▸ **Problem details**: Pull out and list every line of the material below that contains the string "دارد".

▸ **Extracted records**:
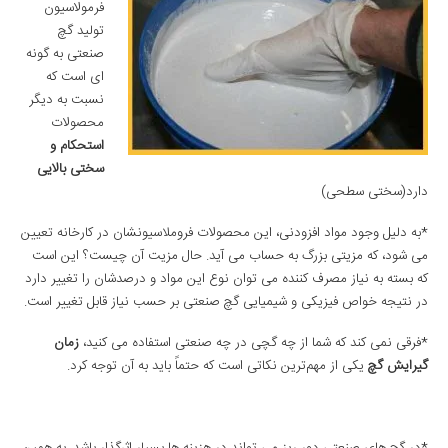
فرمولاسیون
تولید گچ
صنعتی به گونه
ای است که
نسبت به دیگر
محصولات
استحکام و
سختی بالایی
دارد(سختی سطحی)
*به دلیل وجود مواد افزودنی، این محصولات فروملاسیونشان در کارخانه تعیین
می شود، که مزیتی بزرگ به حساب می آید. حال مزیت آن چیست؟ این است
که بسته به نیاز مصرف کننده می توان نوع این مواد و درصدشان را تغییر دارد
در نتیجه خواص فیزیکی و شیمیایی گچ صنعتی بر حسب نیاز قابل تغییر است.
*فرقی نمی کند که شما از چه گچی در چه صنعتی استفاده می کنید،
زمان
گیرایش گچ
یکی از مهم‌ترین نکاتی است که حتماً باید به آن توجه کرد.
==
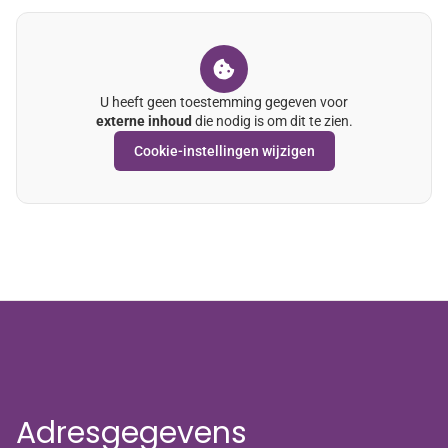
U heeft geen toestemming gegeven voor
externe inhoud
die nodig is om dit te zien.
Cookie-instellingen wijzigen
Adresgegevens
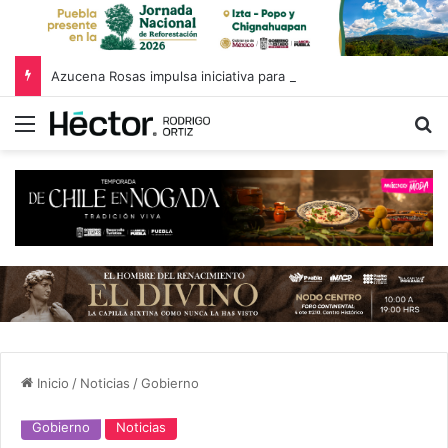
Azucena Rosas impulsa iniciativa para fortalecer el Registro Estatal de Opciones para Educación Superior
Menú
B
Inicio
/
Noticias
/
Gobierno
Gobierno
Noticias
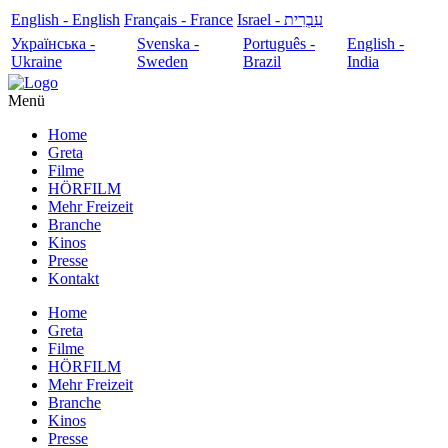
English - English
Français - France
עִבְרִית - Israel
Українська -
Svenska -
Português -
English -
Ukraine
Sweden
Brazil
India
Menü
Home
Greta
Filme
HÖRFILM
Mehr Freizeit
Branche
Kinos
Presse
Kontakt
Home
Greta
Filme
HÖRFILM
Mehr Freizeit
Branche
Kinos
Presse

▸ **Completed task**:
دارد(سختی سطحی)
که بسته به نیاز مصرف کننده می توان نوع این مواد و درصدشان را تغییر دارد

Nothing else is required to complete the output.